O canto tem um papel de grande importância na minha vida. Meus pais cantaram para mim o
canto dos meus ancestrais e eu preciso continuar cantando para que meus filhos cantem para os meus
netos e esses para os que virão depois. O meu canto é minha forma de luta, é minha maneira de fazer
política. Através dele espalho, como semente, a mensagem de que o meu povo resiste.

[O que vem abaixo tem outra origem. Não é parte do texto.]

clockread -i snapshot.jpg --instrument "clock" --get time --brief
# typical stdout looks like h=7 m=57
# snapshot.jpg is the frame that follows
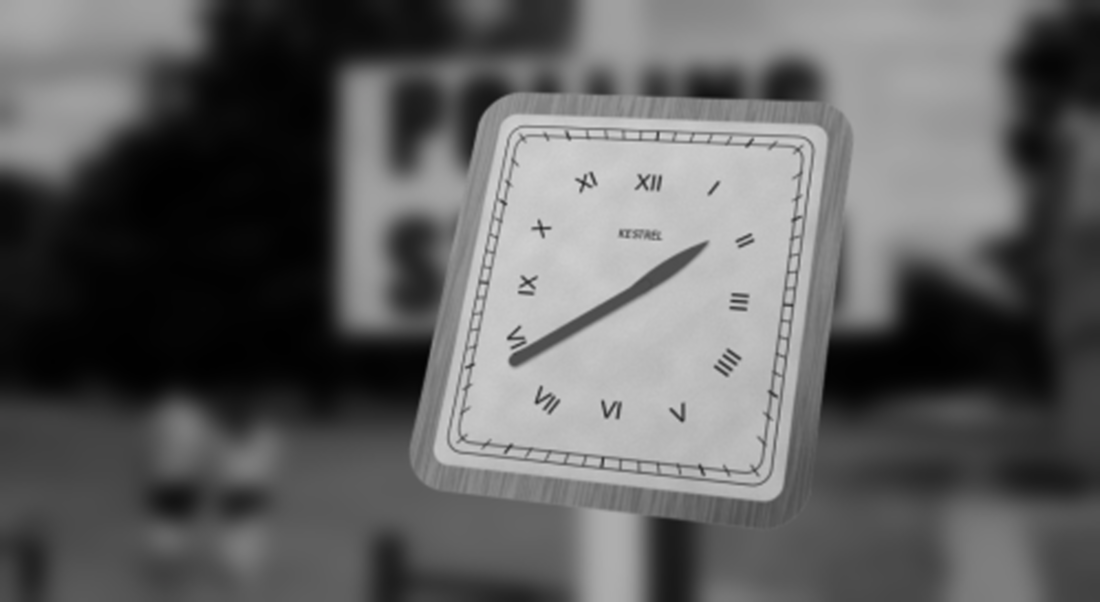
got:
h=1 m=39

A cultura tem pautado minha trajetória enquanto indígena. Com ela trago os ensinamentos dos
meus ancestrais que são a voz de nossa identidade, nossa forma de ver o mundo e compreender que a
natureza vive em nós a sua plenitude. Com a força da cultura carregamos vivo em nosso espírito o canto
de quem veio antes de nós. Ela está em nossa luta diária para afirmar que não somos um fantasma do
passado, mas estamos presentes, exigindo a garantia de nossos direitos, entre eles o mais elementar de
todos que é o direito à vida.
A música nos torna imortal, pois viramos encantados sem precisar partir. Ela nos liga aos nossos
antepassados para nos conectar com o futuro, e isso nos enche de sabedoria e força para manter vivo o
canto e a luta. Precisamos cantar, pois o silêncio do mundo seria ensurdecedor sem a voz dos pássaros
no nascer do sol. Agora eu estou cantando para o mundo entender que todos nós, juntos, fazemos parte
da cura da terra. Somos todos da mesma Aldeia.